Retancourt joined them, bringing more coffee.
‘This is how I see it,’ she said, filling their cups. ‘They really did die from the cold. And the others then ate them, in order to survive. Like those people in the plane crash in the Andes.’
Retancourt was trying to tone down the drama, to make it almost acceptable to her revolted imagination.
‘In that case,’ said Adamsberg, ‘why would Victor have invented his story of people being stabbed to death?’
‘Because by comparison, two stabbings would seem less serious,’ said Veyrenc. ‘At the same time, they could explain why Alice Gauthier had issued her summons to Amédée, which they had to tell us about.’
‘Fair enough,’ said Adamsberg. ‘But then, why invent this story of the killer threatening them all for ten years?’
‘To justify their silence? Whereas, in reality, nobody was threatening them. Their silence was instinctive and understandable. Who would go round boasting on their return that they had eaten their companions? They all agreed to keep quiet, for ever, there doesn’t actually have to be some imaginary murderer tormenting them.’
Adamsberg went on stirring the sugar into his coffee.
‘Not how I see it,’ he said.
‘Because?’
‘Because what Victor told us, even if it’s not true, was a story full of fear. The way he described “the monster”, even if he was exaggerating, had something convincing about it. And that scare he had at the Auberge du Creux. Remember, Louis, when he suddenly stopped talking, because he thought he’d recognised “the man” in the mirror? If that wasn’t genuine fear, why would he want to make us think the killer had appeared at a neighbouring table? Pointless.’
‘I didn’t know about that bit,’ said Retancourt. ‘So who was that man?’
‘A tax inspector, we were told.

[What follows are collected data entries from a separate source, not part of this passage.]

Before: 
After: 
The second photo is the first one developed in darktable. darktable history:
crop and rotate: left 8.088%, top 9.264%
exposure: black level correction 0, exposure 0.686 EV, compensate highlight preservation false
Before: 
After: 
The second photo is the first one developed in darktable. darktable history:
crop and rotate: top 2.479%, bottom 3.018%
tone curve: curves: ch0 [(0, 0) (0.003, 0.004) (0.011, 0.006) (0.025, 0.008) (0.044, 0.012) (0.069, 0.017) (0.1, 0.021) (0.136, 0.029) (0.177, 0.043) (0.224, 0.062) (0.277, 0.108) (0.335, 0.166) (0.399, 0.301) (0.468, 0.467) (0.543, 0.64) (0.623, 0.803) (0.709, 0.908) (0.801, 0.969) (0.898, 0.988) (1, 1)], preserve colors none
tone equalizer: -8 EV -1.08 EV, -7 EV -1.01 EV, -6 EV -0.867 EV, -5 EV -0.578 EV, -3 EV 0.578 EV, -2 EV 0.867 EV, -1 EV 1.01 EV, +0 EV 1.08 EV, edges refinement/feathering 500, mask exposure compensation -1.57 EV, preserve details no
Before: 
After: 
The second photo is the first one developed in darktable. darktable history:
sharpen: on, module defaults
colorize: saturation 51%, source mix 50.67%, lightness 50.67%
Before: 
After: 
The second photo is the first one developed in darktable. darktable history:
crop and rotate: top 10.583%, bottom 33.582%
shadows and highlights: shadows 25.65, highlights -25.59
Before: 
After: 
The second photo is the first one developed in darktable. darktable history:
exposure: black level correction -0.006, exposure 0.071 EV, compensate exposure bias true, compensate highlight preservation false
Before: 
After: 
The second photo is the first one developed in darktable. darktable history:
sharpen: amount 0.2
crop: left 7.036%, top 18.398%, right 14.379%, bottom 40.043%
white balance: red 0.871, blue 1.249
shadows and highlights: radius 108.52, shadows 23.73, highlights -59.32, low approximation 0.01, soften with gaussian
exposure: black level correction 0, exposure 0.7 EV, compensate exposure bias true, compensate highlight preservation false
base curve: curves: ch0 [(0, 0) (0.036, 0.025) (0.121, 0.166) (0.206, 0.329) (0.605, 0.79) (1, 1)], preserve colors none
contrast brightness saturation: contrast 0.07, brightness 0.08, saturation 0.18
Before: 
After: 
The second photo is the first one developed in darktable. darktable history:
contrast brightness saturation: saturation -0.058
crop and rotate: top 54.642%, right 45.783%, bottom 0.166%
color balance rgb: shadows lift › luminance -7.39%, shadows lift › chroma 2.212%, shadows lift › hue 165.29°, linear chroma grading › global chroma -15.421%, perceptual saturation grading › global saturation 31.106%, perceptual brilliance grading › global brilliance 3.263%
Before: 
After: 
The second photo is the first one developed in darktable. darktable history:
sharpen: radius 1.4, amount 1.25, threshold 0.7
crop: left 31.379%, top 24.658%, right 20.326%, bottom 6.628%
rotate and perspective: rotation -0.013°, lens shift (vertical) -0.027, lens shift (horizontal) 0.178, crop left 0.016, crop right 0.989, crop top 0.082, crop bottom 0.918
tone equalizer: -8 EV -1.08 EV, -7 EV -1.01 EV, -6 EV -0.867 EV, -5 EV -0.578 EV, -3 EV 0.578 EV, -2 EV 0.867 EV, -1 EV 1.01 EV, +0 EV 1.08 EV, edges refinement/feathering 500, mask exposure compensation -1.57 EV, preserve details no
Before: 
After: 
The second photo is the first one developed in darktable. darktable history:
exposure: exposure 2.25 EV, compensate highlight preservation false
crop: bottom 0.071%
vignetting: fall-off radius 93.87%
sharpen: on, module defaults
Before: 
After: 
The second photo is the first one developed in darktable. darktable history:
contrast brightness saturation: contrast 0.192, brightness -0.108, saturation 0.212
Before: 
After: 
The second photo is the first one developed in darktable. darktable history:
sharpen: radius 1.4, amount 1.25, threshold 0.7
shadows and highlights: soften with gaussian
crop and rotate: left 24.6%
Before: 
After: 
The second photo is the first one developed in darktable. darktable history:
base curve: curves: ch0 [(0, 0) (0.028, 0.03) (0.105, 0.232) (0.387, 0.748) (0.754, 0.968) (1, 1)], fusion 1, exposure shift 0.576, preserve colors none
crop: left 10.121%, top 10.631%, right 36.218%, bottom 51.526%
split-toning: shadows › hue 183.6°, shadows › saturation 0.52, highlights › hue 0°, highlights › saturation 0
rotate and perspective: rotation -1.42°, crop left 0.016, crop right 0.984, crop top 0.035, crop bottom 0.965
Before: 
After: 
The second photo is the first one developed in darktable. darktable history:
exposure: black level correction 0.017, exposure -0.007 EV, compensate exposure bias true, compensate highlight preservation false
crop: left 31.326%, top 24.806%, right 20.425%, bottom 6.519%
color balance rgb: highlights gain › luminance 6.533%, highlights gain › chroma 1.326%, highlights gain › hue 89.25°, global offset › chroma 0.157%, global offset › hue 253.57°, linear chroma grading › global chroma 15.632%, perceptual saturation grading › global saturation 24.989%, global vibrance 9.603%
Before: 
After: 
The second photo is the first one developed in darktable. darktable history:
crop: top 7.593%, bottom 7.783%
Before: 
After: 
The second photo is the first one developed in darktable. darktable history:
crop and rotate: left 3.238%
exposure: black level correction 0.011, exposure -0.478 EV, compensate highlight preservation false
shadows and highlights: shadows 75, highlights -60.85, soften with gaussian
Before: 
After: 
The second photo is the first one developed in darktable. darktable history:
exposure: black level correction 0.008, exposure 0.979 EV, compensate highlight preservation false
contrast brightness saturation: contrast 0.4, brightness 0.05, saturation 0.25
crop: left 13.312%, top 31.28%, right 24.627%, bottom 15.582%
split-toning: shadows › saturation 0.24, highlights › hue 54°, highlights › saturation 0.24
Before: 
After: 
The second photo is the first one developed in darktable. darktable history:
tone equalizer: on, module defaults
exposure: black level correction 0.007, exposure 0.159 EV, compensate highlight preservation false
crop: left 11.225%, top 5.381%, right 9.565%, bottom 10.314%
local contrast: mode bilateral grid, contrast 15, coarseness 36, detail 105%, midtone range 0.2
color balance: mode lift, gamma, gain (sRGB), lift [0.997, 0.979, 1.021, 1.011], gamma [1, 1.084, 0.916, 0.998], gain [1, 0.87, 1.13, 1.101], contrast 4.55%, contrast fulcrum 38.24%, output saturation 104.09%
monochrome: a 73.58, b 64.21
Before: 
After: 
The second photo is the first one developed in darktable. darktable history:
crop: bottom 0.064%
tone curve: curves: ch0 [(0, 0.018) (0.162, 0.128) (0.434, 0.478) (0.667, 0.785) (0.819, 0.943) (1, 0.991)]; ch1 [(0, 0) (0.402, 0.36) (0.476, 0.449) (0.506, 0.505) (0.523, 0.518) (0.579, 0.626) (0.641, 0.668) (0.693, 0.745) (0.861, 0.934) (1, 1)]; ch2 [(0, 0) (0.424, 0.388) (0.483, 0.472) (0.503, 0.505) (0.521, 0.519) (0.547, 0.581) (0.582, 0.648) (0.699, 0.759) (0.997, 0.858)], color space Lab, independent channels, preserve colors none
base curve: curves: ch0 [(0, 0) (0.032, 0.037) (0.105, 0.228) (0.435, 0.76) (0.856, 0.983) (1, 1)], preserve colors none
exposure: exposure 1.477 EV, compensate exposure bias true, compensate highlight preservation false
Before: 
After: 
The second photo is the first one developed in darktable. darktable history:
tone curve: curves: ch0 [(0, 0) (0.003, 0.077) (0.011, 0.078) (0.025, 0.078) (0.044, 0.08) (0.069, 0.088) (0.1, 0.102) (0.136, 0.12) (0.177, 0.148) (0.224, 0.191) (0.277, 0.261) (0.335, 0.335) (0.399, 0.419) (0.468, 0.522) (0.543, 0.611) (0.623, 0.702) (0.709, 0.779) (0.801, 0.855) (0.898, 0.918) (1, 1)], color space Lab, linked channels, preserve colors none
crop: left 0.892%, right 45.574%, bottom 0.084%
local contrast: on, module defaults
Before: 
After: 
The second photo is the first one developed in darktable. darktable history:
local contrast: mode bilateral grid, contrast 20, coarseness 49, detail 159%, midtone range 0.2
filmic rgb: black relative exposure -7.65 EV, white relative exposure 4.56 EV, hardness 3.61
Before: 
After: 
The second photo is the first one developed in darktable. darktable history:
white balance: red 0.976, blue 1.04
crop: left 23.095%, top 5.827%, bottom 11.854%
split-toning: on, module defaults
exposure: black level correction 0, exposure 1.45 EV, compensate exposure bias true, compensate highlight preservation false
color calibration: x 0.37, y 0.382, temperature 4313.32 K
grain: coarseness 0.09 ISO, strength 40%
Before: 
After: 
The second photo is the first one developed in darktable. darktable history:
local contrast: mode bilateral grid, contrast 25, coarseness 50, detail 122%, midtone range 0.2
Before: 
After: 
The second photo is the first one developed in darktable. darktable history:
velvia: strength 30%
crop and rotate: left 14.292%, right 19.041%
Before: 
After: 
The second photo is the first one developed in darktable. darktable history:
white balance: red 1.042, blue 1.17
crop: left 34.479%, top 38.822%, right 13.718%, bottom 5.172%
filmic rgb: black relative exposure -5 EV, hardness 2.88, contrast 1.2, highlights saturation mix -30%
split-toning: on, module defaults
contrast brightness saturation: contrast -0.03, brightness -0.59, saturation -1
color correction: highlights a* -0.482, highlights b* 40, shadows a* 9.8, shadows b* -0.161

Who may have had some resemblance to the killer.’
‘So you think there was a killer?’
‘Yes.’
‘All right, give us your version, Jean-Baptiste.’
‘It
’s even worse than the other possibilities.’
‘Just get on with it,’ said Retancourt, swallowing the last of her coffee.
‘Right. Although we don’t know a lot about this group, we do know there was a doctor among them. Victor said they called him “Doc”. It wasn’t important for his made-up story, so it must be an authentic detail. And that’s the essential point. I think there really was a fight between the murderer and the legionnaire. But not a genuine fight, I suspect. One that was deliberately provoked, in order to kill the man, but which could be disguised as a fatal accident. Then the murderer goes away with the corpse, to dispose of it, as he says. Once out of sight, he cuts up the body before it has time to freeze. He cuts off all the recognisable parts, head, hands, feet, bones, and slices off the meat.’
‘Hurry and get this over with,’ said Veyrenc.
‘Sorry, but I have to stress one detail. The killer only has a knife, an ordinary sheath knife. Not strong enough to cut through the solid bones of the arms, for instance. So he cuts the easiest place, the joint, the wrist, and the little carpals, as Almar showed us, stayed connected to ligaments. He gets rid of the remains of the corpse among the ice floes, and he freezes the pieces of meat he’s prepared. He lets some time go by, so as to make it seem realistic, and then look what happens, he manages to trap a seal! He brings the meat back to the camp. Was it when they were eating the so-called “seal” that the doctor, as he ate his share, came upon a bone? We may find out later. The same scenario is enacted for Adélaïde Masfauré. I don’t believe the cock-and-bull story about the attempted rape, the fall on to the fire, the burnt trousers and the stabbing. I think when it was his turn to be on duty at night, the killer simply smothered her, by pressing her face in the snow. She’s found dead in the morning, apparently of hypothermia. Once again, the killer gets rid of the body, brings back meat to the camp a few days later, a second miraculous seal, this time “a young one”. The doctor pulls a bone from his mouth, and identifies it straight away.’
At this point Adamsberg stopped short and his eyes previously resting on Retancourt suddenly went blank. Retancourt immediately recognised this absent gaze, something she always feared.